Clariant has process aids helping to purify the solvents used in both methods. And in a collaboration between Clariant and the famous German Fraunhofer Society, – which developed a solvent-based recycling process – obstacles to recycle carpets and similar textiles have been removed, which our innovative Licocene performance polymers render much easier to reuse.

Another highly interesting new form of chemical recycling, and one that is especially tolerant regarding plastics mix and quality, is pyrolysis. In this method, high heat is used to break up the polymer chains of all plastic types in the waste, whose gasified components are then condensed to so-called pyrolysis oil. Yielding the same virgin-grade plastic building blocks when cracked as fossil oil, this oil could theoretically extend the recycling loop to infinity, but must be free of impurities to do so. Again, Clariant has the right purification aids for the job, as well as catalysts stabilizing the oil for transport and storage. This helps ensure that it is really used for new products and not simply for heating – an on the whole acceptable yet uncircular manner of valorization.
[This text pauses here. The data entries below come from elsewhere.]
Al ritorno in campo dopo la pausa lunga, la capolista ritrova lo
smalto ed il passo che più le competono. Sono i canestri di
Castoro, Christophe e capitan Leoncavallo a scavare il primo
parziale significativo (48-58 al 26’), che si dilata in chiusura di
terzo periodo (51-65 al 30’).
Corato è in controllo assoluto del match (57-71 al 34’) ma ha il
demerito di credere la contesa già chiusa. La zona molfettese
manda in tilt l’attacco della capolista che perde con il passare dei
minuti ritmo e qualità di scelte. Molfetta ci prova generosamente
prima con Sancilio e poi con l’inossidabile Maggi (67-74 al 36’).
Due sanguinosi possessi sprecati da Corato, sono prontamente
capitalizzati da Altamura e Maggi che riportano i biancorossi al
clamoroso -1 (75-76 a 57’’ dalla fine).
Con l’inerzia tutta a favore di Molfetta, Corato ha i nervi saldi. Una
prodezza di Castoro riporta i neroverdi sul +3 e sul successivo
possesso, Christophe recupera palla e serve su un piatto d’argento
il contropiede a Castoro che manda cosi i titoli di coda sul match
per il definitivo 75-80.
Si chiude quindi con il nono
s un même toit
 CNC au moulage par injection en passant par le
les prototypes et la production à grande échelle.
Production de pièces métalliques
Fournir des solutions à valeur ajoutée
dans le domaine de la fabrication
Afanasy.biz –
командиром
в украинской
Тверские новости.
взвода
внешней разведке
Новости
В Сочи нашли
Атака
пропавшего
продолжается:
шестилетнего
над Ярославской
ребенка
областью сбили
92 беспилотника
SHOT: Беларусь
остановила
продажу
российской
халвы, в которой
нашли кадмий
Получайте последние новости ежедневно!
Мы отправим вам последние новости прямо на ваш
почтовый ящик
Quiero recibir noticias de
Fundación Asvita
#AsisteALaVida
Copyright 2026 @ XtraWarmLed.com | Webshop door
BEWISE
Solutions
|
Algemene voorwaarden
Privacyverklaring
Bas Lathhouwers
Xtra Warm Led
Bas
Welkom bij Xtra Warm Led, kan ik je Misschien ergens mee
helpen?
Taken together, the widely used traditional and budding advanced methods of recycling plastics have the potential to make it at once more comprehensive and more precise. And our EcoCircle initiative plays an important role in identifying and promoting required approaches, such as those mentioned in this article, to further develop these methods.
At the same time, by cooperating with others to enhance them with our chemical expertise, we’re actually not just supporting SDG 12 but also another important global goal: SDG 17 – using partnerships to make the whole puzzle work.